Where is the AFL-CIO?

The support offered by the AFL-CIO to those fledgling jobless organizations - a resource website and wiki - is token support at best. The website "Working America" premiered in April 2009 to assist struggling families track down local resources, for example benefit entitlements, retraining, child care and food banks.

While an excellent resource, it really is disappointing to see the AFL-CIO take on a social work role and neglect a vital organizing opportunity. Their current efforts fall far short of the offer the unemployed movement received from organized labor in the 1930s. During the Great Depression it had been local union activists - the efforts of the United states and the Congress of commercial Organizations (CIO) are the most useful described - who organized the unemployed. It's obviously in the self-interest of unions to arrange the jobless. With an immense pool of potential scab labor desperate enough to cross union picket lines, ale workers to strike for higher wages and working conditions evaporates. Employers know this, of course, which makes significant gains (in wages or working conditions) impossible in a period of high unemployment. In fact many employers make the most of a recession to demand substantial "claw-backs" (reduced wages and benefits, more and more, less favorable working conditions).

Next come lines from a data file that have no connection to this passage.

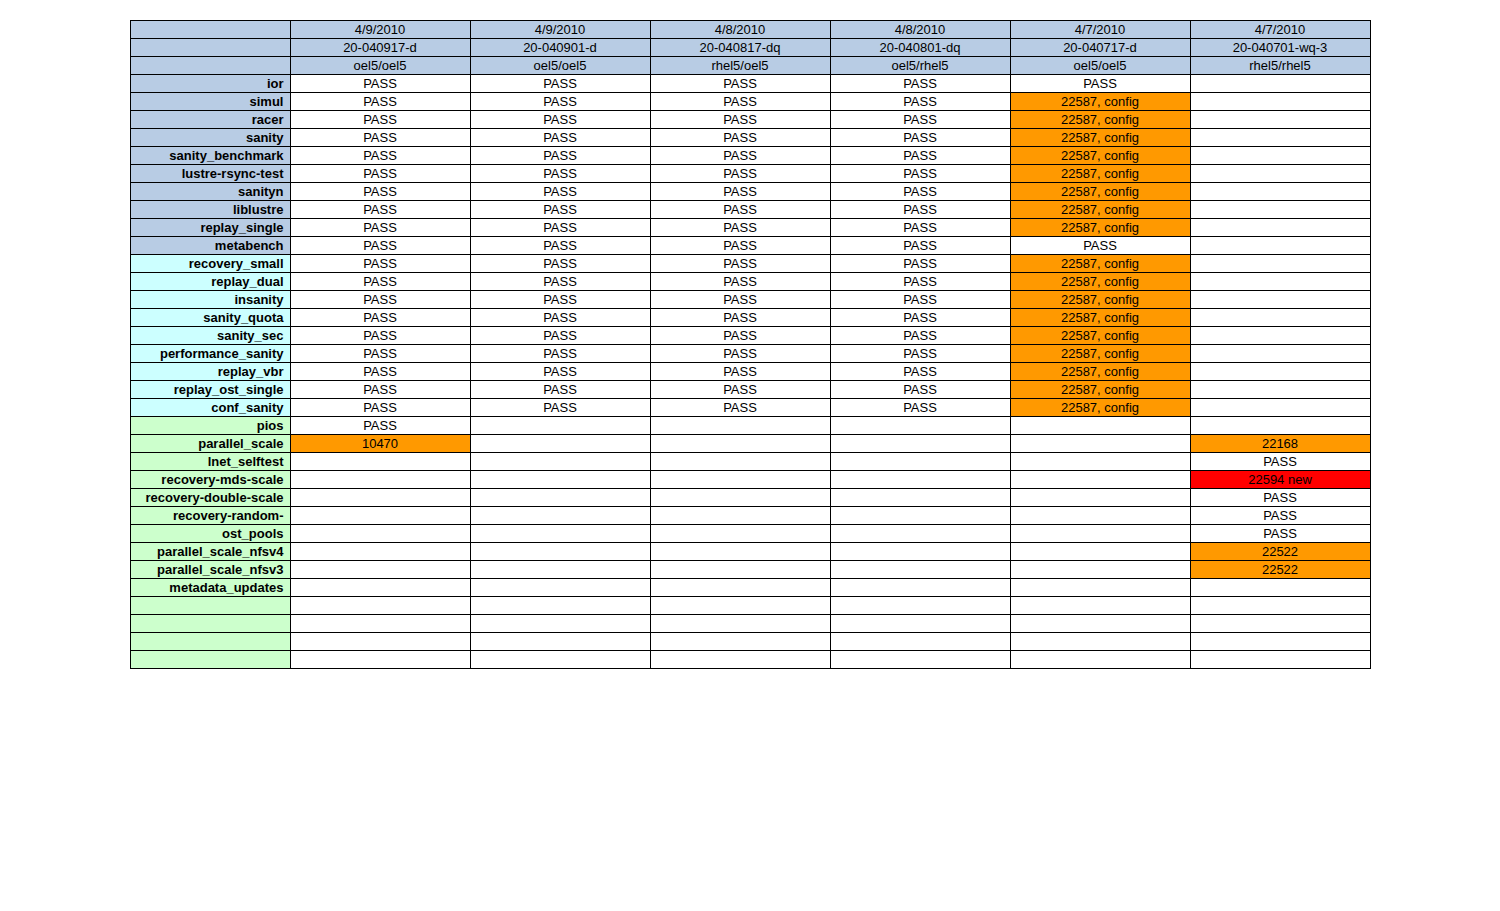| | 4/9/2010 | 4/9/2010 | 4/8/2010 | 4/8/2010 | 4/7/2010 | 4/7/2010 |
| --- | --- | --- | --- | --- | --- | --- |
| | 20-040917-d | 20-040901-d | 20-040817-dq | 20-040801-dq | 20-040717-d | 20-040701-wq-3 |
| | oel5/oel5 | oel5/oel5 | rhel5/oel5 | oel5/rhel5 | oel5/oel5 | rhel5/rhel5 |
| ior | PASS | PASS | PASS | PASS | PASS | |
| simul | PASS | PASS | PASS | PASS | 22587, config | |
| racer | PASS | PASS | PASS | PASS | 22587, config | |
| sanity | PASS | PASS | PASS | PASS | 22587, config | |
| sanity_benchmark | PASS | PASS | PASS | PASS | 22587, config | |
| lustre-rsync-test | PASS | PASS | PASS | PASS | 22587, config | |
| sanityn | PASS | PASS | PASS | PASS | 22587, config | |
| liblustre | PASS | PASS | PASS | PASS | 22587, config | |
| replay_single | PASS | PASS | PASS | PASS | 22587, config | |
| metabench | PASS | PASS | PASS | PASS | PASS | |
| recovery_small | PASS | PASS | PASS | PASS | 22587, config | |
| replay_dual | PASS | PASS | PASS | PASS | 22587, config | |
| insanity | PASS | PASS | PASS | PASS | 22587, config | |
| sanity_quota | PASS | PASS | PASS | PASS | 22587, config | |
| sanity_sec | PASS | PASS | PASS | PASS | 22587, config | |
| performance_sanity | PASS | PASS | PASS | PASS | 22587, config | |
| replay_vbr | PASS | PASS | PASS | PASS | 22587, config | |
| replay_ost_single | PASS | PASS | PASS | PASS | 22587, config | |
| conf_sanity | PASS | PASS | PASS | PASS | 22587, config | |
| pios | PASS | | | | | |
| parallel_scale | 10470 | | | | | 22168 |
| lnet_selftest | | | | | | PASS |
| recovery-mds-scale | | | | | | 22594 new |
| recovery-double-scale | | | | | | PASS |
| recovery-random- | | | | | | PASS |
| ost_pools | | | | | | PASS |
| parallel_scale_nfsv4 | | | | | | 22522 |
| parallel_scale_nfsv3 | | | | | | 22522 |
| metadata_updates | | | | | | |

Organized labor is already significantly weakened because of an aggressive union bashing strategy pursued under Taxation and both Bush administrations. The "claw-backs" resulting from a long period of unemployment could cause organized labor to get rid of any voice in america political process.

Exactly what the AFL-CIO Could (and really should) Do

Precisely what it takes from the AFL-CIO pays organizers exercising of union locals to reach out to laid off union members along with other unemployed workers - and training them how you can organize and lobby collectively for jobs creation legislation, universal healthcare and protections against foreclosure and eviction when they fall behind within their mortgage payments.

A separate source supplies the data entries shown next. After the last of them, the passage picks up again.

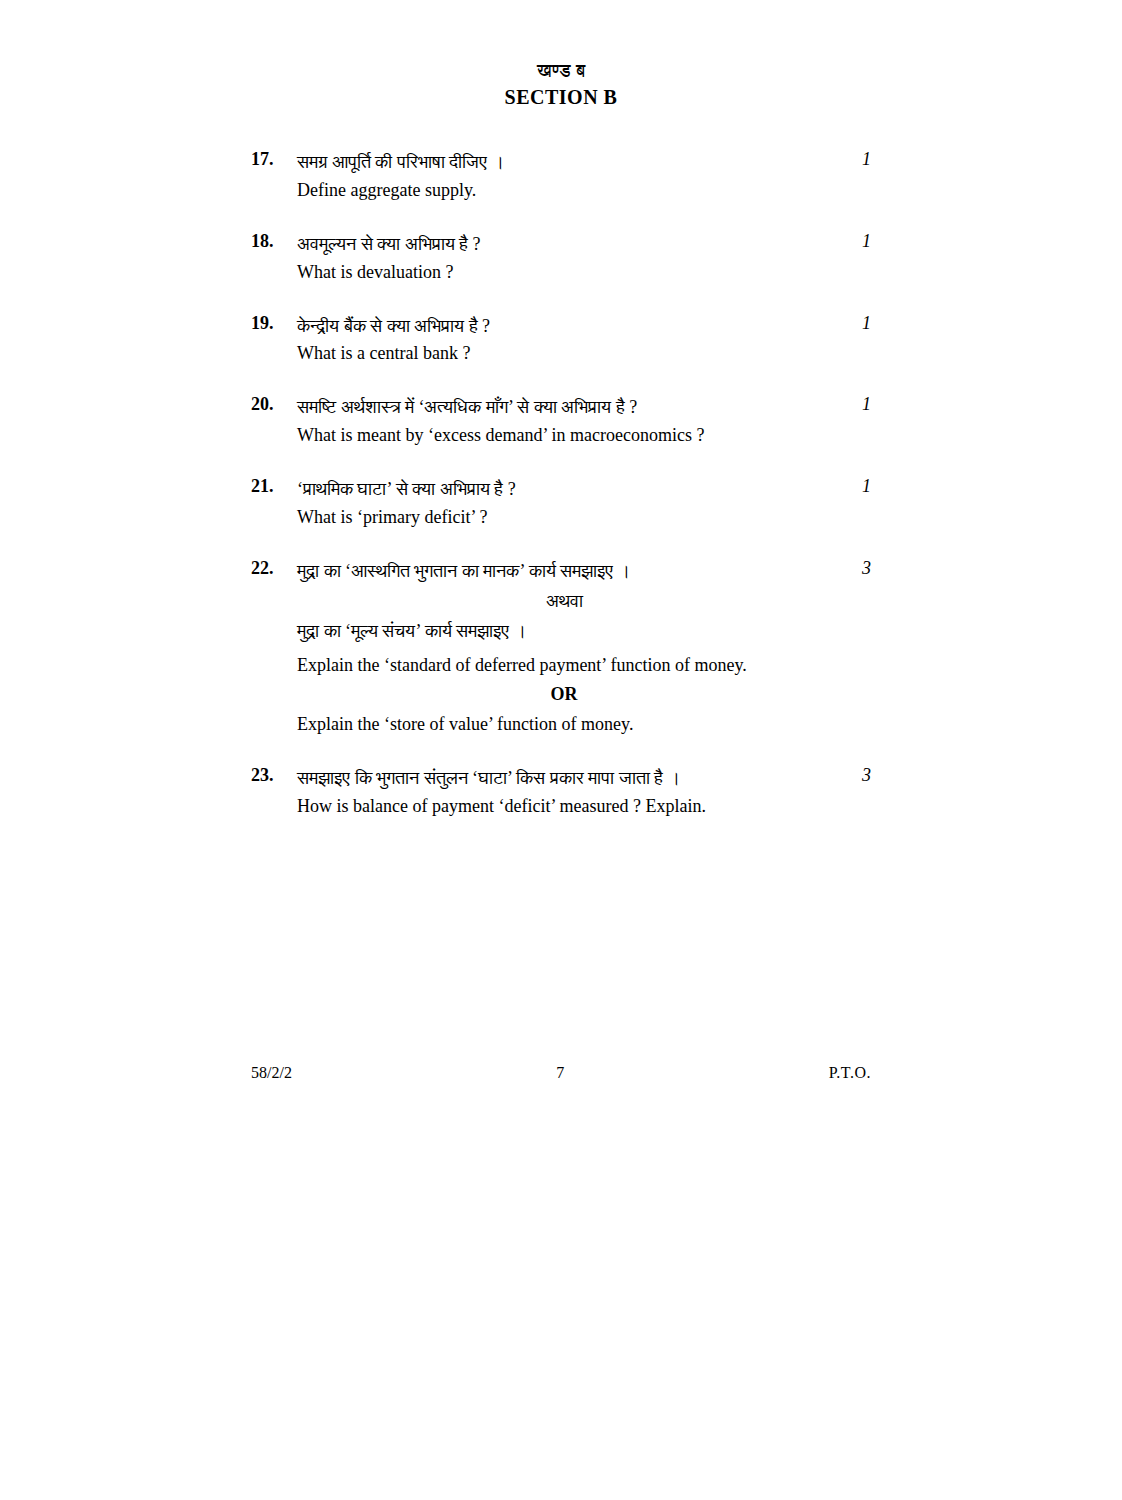खण्ड ब
SECTION B
| 17. | समग्र आपूर्ति की परिभाषा दीजिए । Define aggregate supply. | 1 |
| 18. | अवमूल्यन से क्या अभिप्राय है ? What is devaluation ? | 1 |
| 19. | केन्द्रीय बैंक से क्या अभिप्राय है ? What is a central bank ? | 1 |
| 20. | समष्टि अर्थशास्त्र में ‘अत्यधिक माँग’ से क्या अभिप्राय है ? What is meant by ‘excess demand’ in macroeconomics ? | 1 |
| 21. | ‘प्राथमिक घाटा’ से क्या अभिप्राय है ? What is ‘primary deficit’ ? | 1 |
| 22. | मुद्रा का ‘आस्थगित भुगतान का मानक’ कार्य समझाइए । अथवा मुद्रा का ‘मूल्य संचय’ कार्य समझाइए । Explain the ‘standard of deferred payment’ function of money. OR Explain the ‘store of value’ function of money. | 3 |
| 23. | समझाइए कि भुगतान संतुलन ‘घाटा’ किस प्रकार मापा जाता है । How is balance of payment ‘deficit’ measured ? Explain. | 3 |
58/2/2 P.T.O.
7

There is already a strong tendency for Americans responsible themselves once they lose a job. Thus an extremely important component from the outreach process is helping them realize that their situation comes from major flaws in the present US political and economic system - as opposed to some personal failing. Unfortunately the significant America website conveys a somewhat paternal, condescending attitude in the way it dispenses advice. Instead of empowering the jobless to arrange for major changes in an economic system that rewards recklessness, irresponsible speculation and greed, this type of paternalism is commonly quite disempowering - mainly because it reinforces a jobless worker's underlying feeling of personal failure.